Una vez en la calle, intenta mimetizarse con el ajetreo de la vida diurna. Mizumi-sensei le enseñó a caminar de una forma especial para acentuar y embellecer los sincopados movimientos de su cuerpo. Pero si Emiko pone mucho cuidado y se rebela contra su naturaleza y su adiestramiento, si se pone
pha sin
y no balancea los brazos, casi consigue pasar inadvertida.
En las aceras, las costureras matan el tiempo junto a sus máquinas de coser, esperando a la clientela nocturna. Los vendedores de comida para llevar amontonan el resto de su mercancía en pilas ordenadas, a la espera de los últimos clientes de la jornada. Los puestos ambulantes del mercado nocturno empiezan a colocar pequeños taburetes y mesas de bambú en la calle, el asentamiento ritual en las avenidas que señala el final del día y el comienzo de la vida en cualquier ciudad tropical.
Emiko procura no mirar con demasiada fijeza; hace mucho tiempo desde la última vez que se atrevió a transitar las aceras a la luz del día.
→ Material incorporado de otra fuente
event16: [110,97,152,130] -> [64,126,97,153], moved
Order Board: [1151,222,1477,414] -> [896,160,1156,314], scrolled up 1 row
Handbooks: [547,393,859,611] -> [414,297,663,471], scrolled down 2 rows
Cuando Raleigh adquirió su ratonera, le dio instrucciones exactas. No podía alojarla en Ploenchit (hasta las putas, los chulos y los drogadictos tienen sus límites), de modo que la instaló en un arrabal donde los sobornos eran más baratos y los vecinos menos remilgados con la escoria vecina. Pero sus instrucciones fueron estrictas: pasea solo de noche, atente a las sombras, acude directamente al club, y vuelve directamente a casa. El menor cambio en esa rutina reduciría sus ya de por sí escasas esperanzas de sobrevivir.